Passage:
4. God wanted me to cling to Him, rather than to rely on myself or any other people who are mere creatures of God. I did not readily understand what He was doing, but He was showing me the areas of my life that needed to be purified, that needed to be made holy, which are necessary in order for me to walk in the path of holiness and perfection of the soul.

That must be how it is with you as well. Perhaps God is purifying you, like He did to me. But you still have not realized it yet. If you are still suffering from a hurtful past, like when people you cared for left you, and those you loved let you down; if you are unable to recover from painful events in your life, look at these things now in the light of most holy faith, and it will open your mind anew. God must be showing you the areas of your life, such as your beliefs, values or actions, which need to be corrected and purified. Once you identify what those are, and work on amending them with due diligence, your intense grief will turn into an immense grace.

5. I know that it is the grace of God that humbled me, purified me, and enabled me to let go of the resentment I was feeling. His love has given me complete healing from the hurt.

Since I came to understand these things, I have always believed that God will never stop ‘calling our attention,’ be it through our unpleasant past or present struggle, until we’re able to correct everything in our souls. And part of that purification is how God permits the evils of the world to affect you. That is because we are all called to be ‘saints-in-the-making.’

“I am confident of this, that the one who began a good work in you will continue to complete it until the day of Christ Jesus.”

– Philippians 1:6″

6. God will always draw out something good from the bad. I’ve witnessed this in my life.

“We know that all things work for good for those who love God, who are called according to his purpose.”

– Romans 8:28

Indeed, I always get amazed to see clearly at the present—that it was only a wrong notion of me that God was being ‘harsh’ for not caring that something sad or hurtful happened to me years ago in the past. But the truth is, God was there all along to turn those ‘bad’ into my ‘good.’ He used those sad, hurtful events in my life to purify many aspects in my life that needed correcting. He allowed those things to happen back then so that when I finally know how to let go of those pains, I would be more ready to receive a far greater grace. And I did receive it.

“So, knowing that this is the case, I desired to see in you the light of most holy faith; and so I want you to have it. And because I want this, and love you immeasurably for your salvation, and desire with great desire to see you in the state of the perfect, therefore I pray you with many words… And whenever your faults may be shown you, rejoice, and thank the Divine Goodness…”

– Saint Catherine of Siena

7. Human beings, in general, always tend to be impatient. To be able to say that things are ‘working,’ we want to see immediate results; something has to happen “now.” But there are times that we would only see how God was in control of our lives all along years after we got hurt and wounded.

8. That’s why those who do not see in the eyes of God in the light of most holy faith easily fall into despair after expecting that their hurts and wounds would go away after just a short period of saying prayers and doing religious devotions and activities.

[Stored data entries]
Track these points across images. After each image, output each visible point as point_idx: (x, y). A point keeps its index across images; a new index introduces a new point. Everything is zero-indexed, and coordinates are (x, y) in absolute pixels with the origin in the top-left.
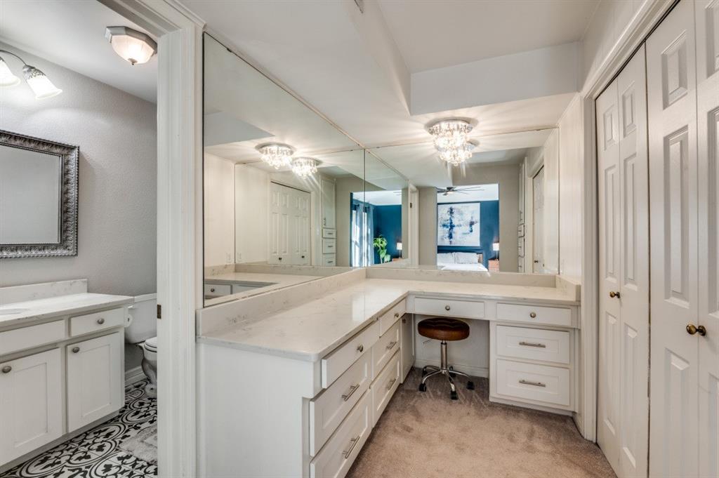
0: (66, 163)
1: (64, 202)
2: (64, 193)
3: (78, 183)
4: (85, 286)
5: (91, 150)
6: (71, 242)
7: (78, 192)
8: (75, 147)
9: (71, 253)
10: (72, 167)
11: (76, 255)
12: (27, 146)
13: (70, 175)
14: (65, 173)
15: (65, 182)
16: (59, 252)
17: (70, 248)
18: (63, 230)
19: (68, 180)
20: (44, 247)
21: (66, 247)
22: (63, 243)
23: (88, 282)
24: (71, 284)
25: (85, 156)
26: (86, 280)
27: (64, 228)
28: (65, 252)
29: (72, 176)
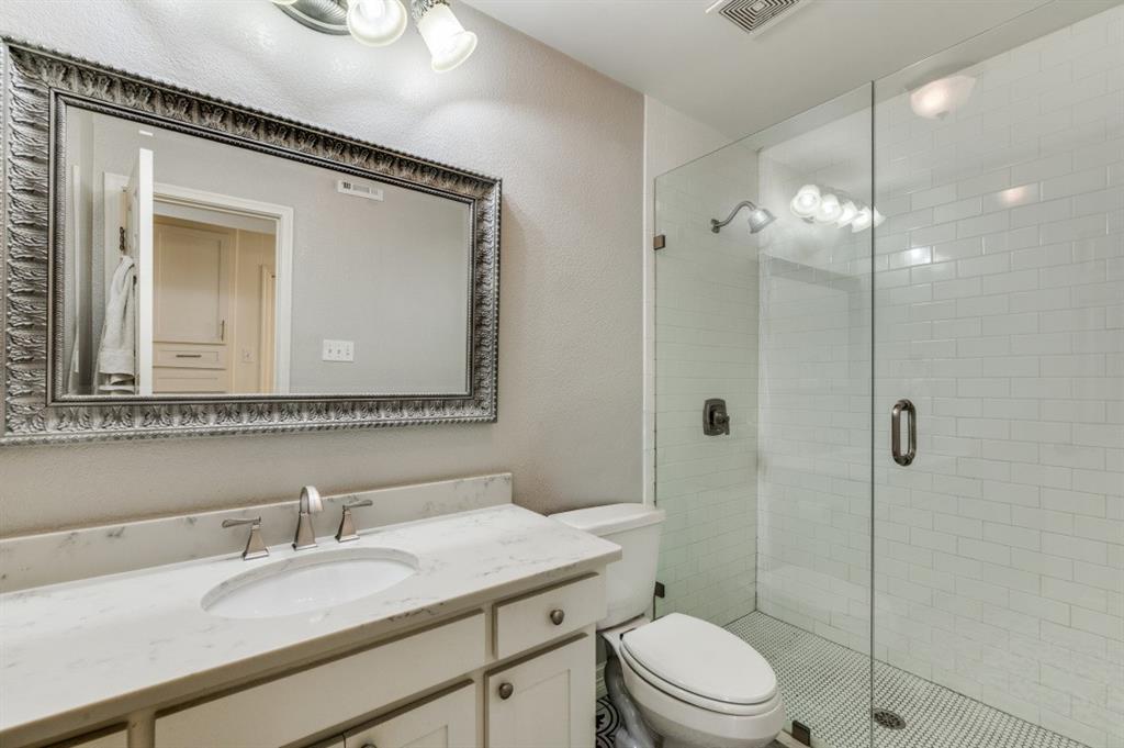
0: (480, 219)
1: (477, 302)
2: (477, 283)
3: (499, 262)
4: (508, 490)
5: (521, 190)
6: (486, 393)
7: (499, 281)
8: (495, 181)
9: (486, 415)
10: (490, 225)
11: (495, 420)
12: (419, 181)
13: (486, 244)
14: (479, 239)
15: (478, 260)
16: (469, 413)
17: (485, 404)
18: (475, 366)
19: (483, 255)
20: (444, 401)
21: (479, 404)
22: (473, 396)
23: (513, 480)
24: (486, 484)
25: (509, 204)
26: (509, 474)
27: (475, 361)
28: (478, 413)
29: (490, 245)
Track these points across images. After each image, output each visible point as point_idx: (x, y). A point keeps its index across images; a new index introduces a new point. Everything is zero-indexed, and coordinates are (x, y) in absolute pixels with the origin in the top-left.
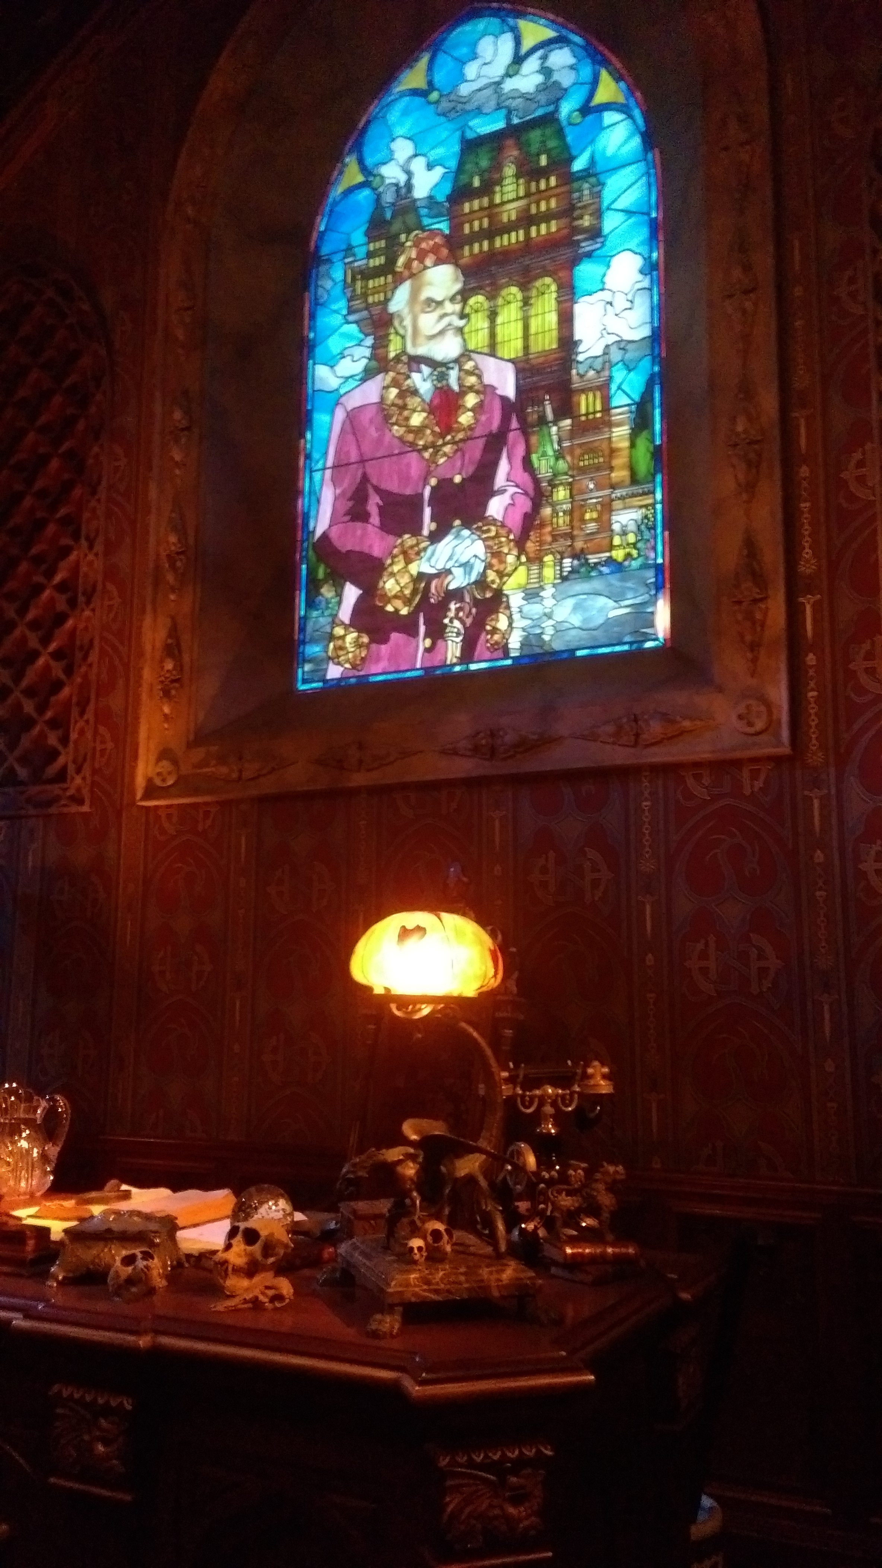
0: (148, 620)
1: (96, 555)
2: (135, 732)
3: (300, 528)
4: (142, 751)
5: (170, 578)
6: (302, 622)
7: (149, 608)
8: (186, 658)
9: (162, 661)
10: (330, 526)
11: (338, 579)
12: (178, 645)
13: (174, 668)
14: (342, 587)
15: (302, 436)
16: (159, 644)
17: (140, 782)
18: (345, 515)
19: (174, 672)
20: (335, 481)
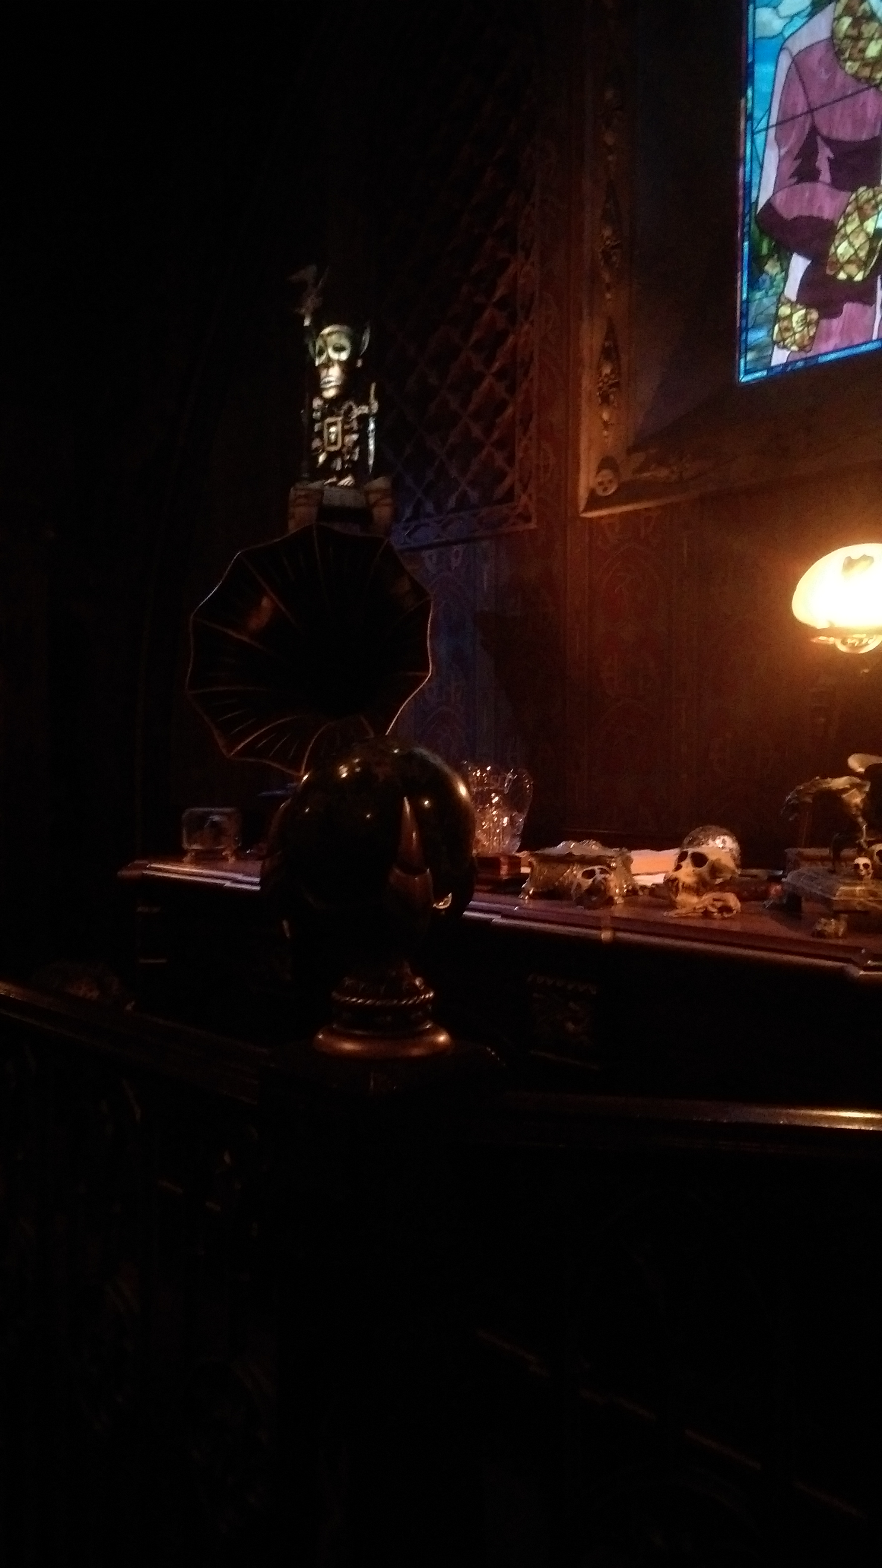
0: (585, 325)
1: (533, 264)
2: (577, 441)
3: (741, 201)
4: (583, 463)
5: (607, 277)
6: (745, 306)
7: (585, 311)
8: (624, 358)
9: (599, 368)
10: (774, 194)
11: (783, 253)
12: (616, 347)
13: (612, 372)
14: (789, 259)
15: (744, 94)
16: (597, 348)
17: (583, 494)
18: (790, 177)
19: (613, 376)
20: (779, 142)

Required actions:
1 - List the sources credited beneath the quotations in the passage.
2 - Revise the stored data entries from their start up to and including the line with "29: (72, 176)", changing "absolute pixels" to "screen pixels" and keeping everything else the same. Omit the pictures from your output.

Answers per task:
1 -
Philippians 1:6
Romans 8:28
Saint Catherine of Siena

2 -
Track these points across images. After each image, output each visible point as point_idx: (x, y). A point keeps its index across images; a new index introduces a new point. Everything is zero-indexed, and coordinates are (x, y) in screen pixels with the origin in the top-left.
0: (66, 163)
1: (64, 202)
2: (64, 193)
3: (78, 183)
4: (85, 286)
5: (91, 150)
6: (71, 242)
7: (78, 192)
8: (75, 147)
9: (71, 253)
10: (72, 167)
11: (76, 255)
12: (27, 146)
13: (70, 175)
14: (65, 173)
15: (65, 182)
16: (59, 252)
17: (70, 248)
18: (63, 230)
19: (68, 180)
20: (44, 247)
21: (66, 247)
22: (63, 243)
23: (88, 282)
24: (71, 284)
25: (85, 156)
26: (86, 280)
27: (64, 228)
28: (65, 252)
29: (72, 176)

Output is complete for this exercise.